The fact is that the word “owner” in its current NBA usage means nothing more than the controlling shareholder of a team and is totally devoid of any racial connotations. When critics of the title argue that it is actually insensitive based on its historical use in an entirely different scenario, they actually engage in the type of race-baiting that they claim the word signifies.

The argument over the title “owner”  is not a new one. It gained particular attention in 2018 when Golden State Warrior Draymond Green announced his aversion to the term on Lebron James’ HBO show The Shop. Many NBA teams such as the Golden State Warriors and the Los Angeles Lakers have already decided to stop using the term, and the league itself stopped using it years ago. But Silver’s most recent announcement to TMZ that it may move away from the title across the board signifies a possible change in league policy.

Creating an issue over what is actually a simple reference seems to be part and parcel to the operation of race baiters, and that is exactly what this current debate does. Silver explains that he has heard both sides of the argument, including proponents of the new policy such as Green and Stewart, but he also highlights former NBA star Michael Jordan becoming an owner as an empowering example for many players. While his success would have been just as worthy of celebration if the title were “CEO” rather than “owner,” the fact that he assumed a title and position in the NBA previously held by only one other black man was what had such an impact on others.

Jordan’s story demonstrates huge improvements in race relations in our country, and it helps to contrast where we want to be as a society with the historical reality of African Americans being treated as property in the past. By concentrating on the slavery connotation of the “owner” language, critics of the title draw away from these success stories and serve to propogate the legacy of that abominable institution. This only deepens racial divides and creates the impression that things are much worse than they seem.

Instead of disavowing the word “owner,” NBA fans and players should be celebrating the new images that it conjures. By continuing to use the word, the previous connotation is actually weakened. Increased representation of qualified people of color at the highest rungs of league and team decision-making (especially in an organization ranked as the most diverse of all professional sporting associations) will only serve to further weaken any hold that the history of slavery holds over the term “owner.” Dallas Mavericks owner Mark Cuban sums up this sentiment well when he says that “owner” is not only appropriate, but simply the definitional reality of the position. According to Cuban, “to try to create some connotation that owning equity in a company that you busted your ass for is the equivalent of ownership in terms of people, that’s just wrong. That’s just wrong in every which way.”

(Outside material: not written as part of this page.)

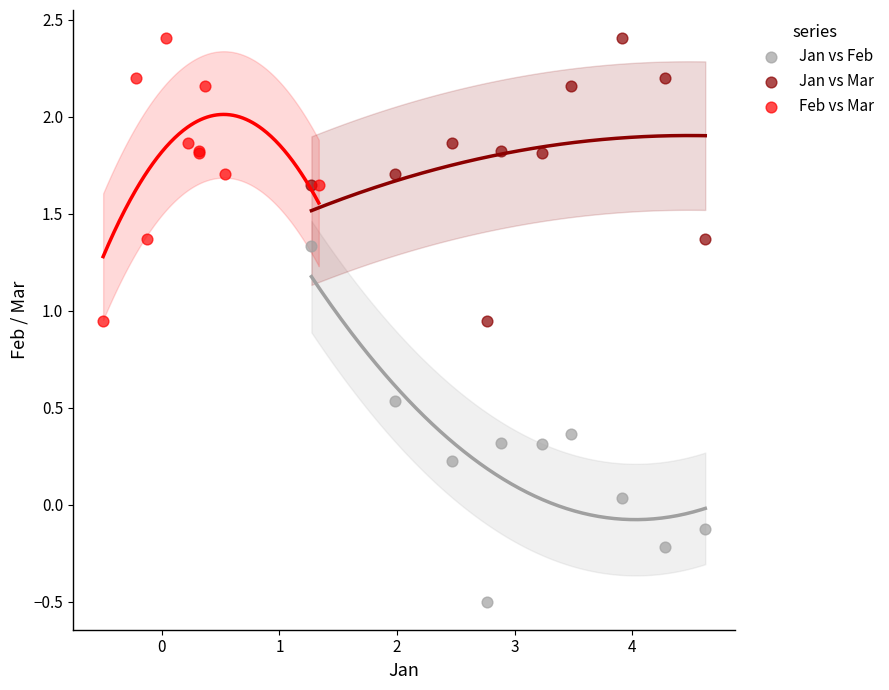

Which series has the widest spread of Y values?

Jan vs Feb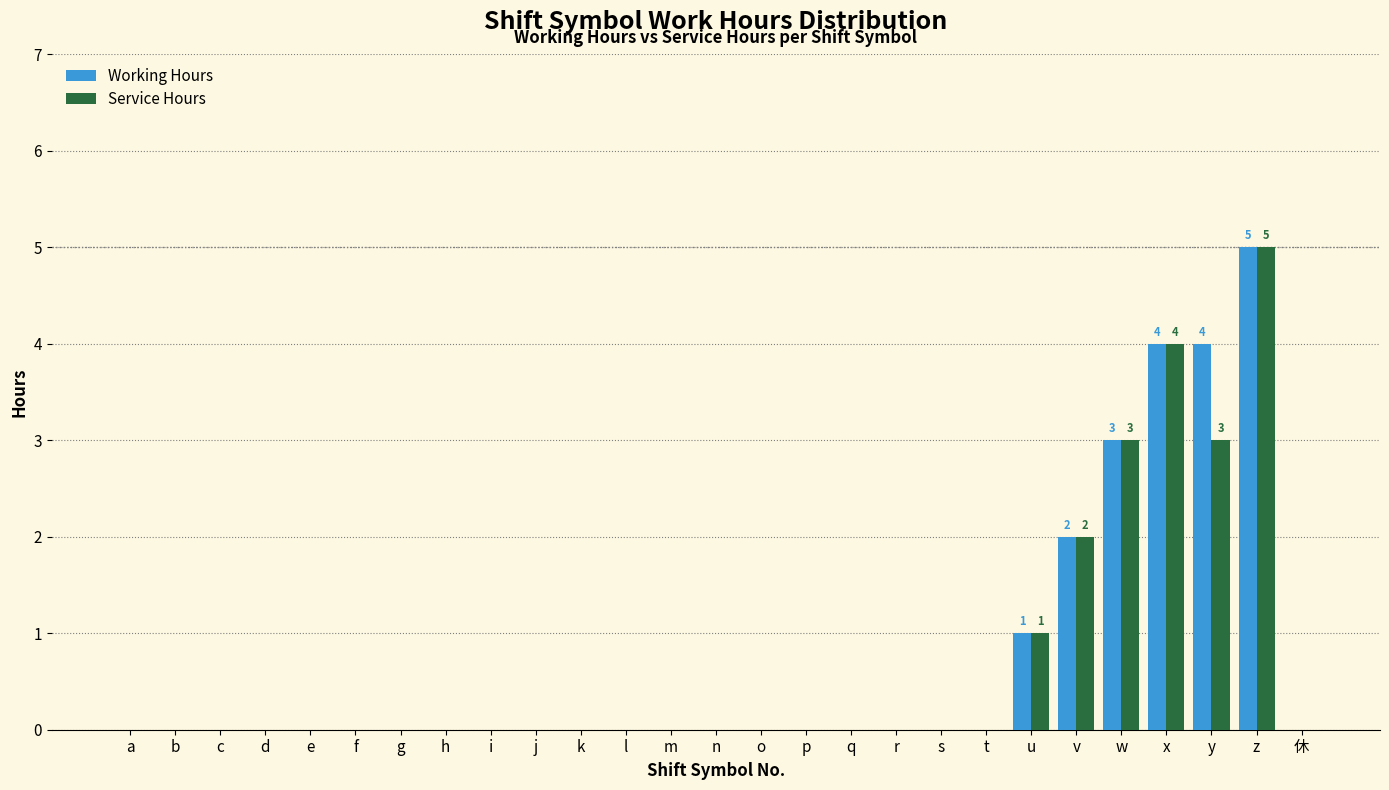

Which category has the highest value across all series?

z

As a privately owned company, the NBA will of course support whatever position Silver and its leaders deem appropriate. By tying the idea of owning a sports team to past owners of human beings, however, a disservice is done to those who actually suffered the horrors of slavery. Heading into this Fourth of July, we should hope that no one looks back at the time when NBA teams were controlled by “owners” with the same indignation as the history of human ownership that plagued this nation for the first 89 years of its existence.